Giotto Capilla de los Scrovegni -Padua |
Cuando estamos en esta situación de muerte espiritual, de lejanía de Dios, de estar metidos en nuestros sepulcros, de rechazar la voluntad de Dios, Jesús se compadece de nosotros, se estremece, solloza, llora como lloró por el amigo que amaba, y viene a la puerta de nuestra tumba y grita: “sal afuera”. El profeta Ezequiel en la primera lectura pone las siguientes palabras en boca de Dios: “Yo mismo abriré vuestros sepulcros, y os sacaré de ellos, pueblo mío, y os llevaré a la tierra de Israel” (Ez 37, 12). Normalmente, cuando estamos en esta situación de muerte espiritual nos damos cuenta, aunque quizás no queramos reconocerlo; a veces, nos podemos hasta volver insolentes, contumaces, rebelarnos, no querer venir al Señor para que nos cure, casi preferimos permanecer en nuestro sepulcro. Otras veces no nos damos cuenta tan claramente, aunque si escuchásemos nuestra conciencia, esa voz interior de nuestro 'yo' auténtico, oiríamos que ‘algo no está bien’. Cuando estamos en esta situación de muerte y de oscuridad, de pecado, el Señor, gratuitamente, nos ofrece el perdón, nos resucita, para que caminemos en una vida nueva. Esto lo hace de un modo concreto y objetivo a través de los sacramentos de la Iglesia. Cuaresma es el tiempo en que los catecúmenos adultos se preparan para recibir el bautismo la noche de Pascua y en el que nosotros queremos reavivar nuestra iniciación cristiana y renovar las promesas bautismales. Cuaresma también es un tiempo muy indicado para celebrar el sacramento de la penitencia y reconciliarnos con Dios.

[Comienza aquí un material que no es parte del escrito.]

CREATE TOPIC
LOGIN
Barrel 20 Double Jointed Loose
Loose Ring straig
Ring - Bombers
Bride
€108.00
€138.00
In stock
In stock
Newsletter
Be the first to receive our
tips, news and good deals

Piscina de hombres - Lourdes (1954) |
Hace unos días, leyendo un comentario a los textos de la misa de hoy en la publicación Magnificat, me encontré con la siguiente cita de Newman: “Cristo dio la vida al muerto a costa de su propia muerte”. El Señor nos saca de nuestros sepulcros, nos libra de la muerte, entrando Él mismo en la muerte, muriendo por nosotros, en nuestro lugar. Es lo que celebraremos dentro de muy poco en el Triduo Pascual. Hace también unos días, cenando con un matrimonio de la parroquia, me narraron una experiencia que me hizo entender con más profundidad las palabras del cardenal inglés. Me contó la mujer que había estado enferma de cáncer de piel y que fue con su marido y su madre al santuario de Lourdes. Allí con su madre se bañó en las piscinas y la madre al salir la abrazó muy fuerte, con lágrimas en los ojos, como nunca lo había hecho antes. Regresaron a Madrid y poco después ella se curó de su cáncer y, en cambio, a la madre le apareció un tumor en el hígado del que falleció poco tiempo después. Me preguntaba esta mujer si creía posible que su madre hubiese pedido a la Virgen en Lourdes que le quitara a su hija el cáncer y se lo diera a ella en su lugar. El modo como la madre la abrazó al salir de las piscinas le sugería eso. Yo le dije que lo que pidió su madre no podíamos saberlo, pero era probable que pidiera algo así visto el amor tan especial que tienen las madres por sus hijos; tampoco sabía yo si la Virgen haría caso de una tal petición, pero lo que sí sabía con certeza es que eso mismo es lo que hizo Jesús por nosotros. Se cargó con nuestros pecados, sufrió la muerte en nuestro lugar para liberarnos a nosotros de ella, para sacarnos de nuestros sepulcros, para liberarnos del cáncer del pecado haciéndose Él pecado por nosotros, como dice el apóstol Pablo.
Y la forma en que todo esto se vuelve real para nosotros, actual, presente, es a través de los sacramentos de la Iglesia, que manan del costado abierto de Cristo en la cruz. A través de ellos salimos de nuestras muertes y podemos caminar en una vida nueva ya ahora, en la espera de la resurrección final.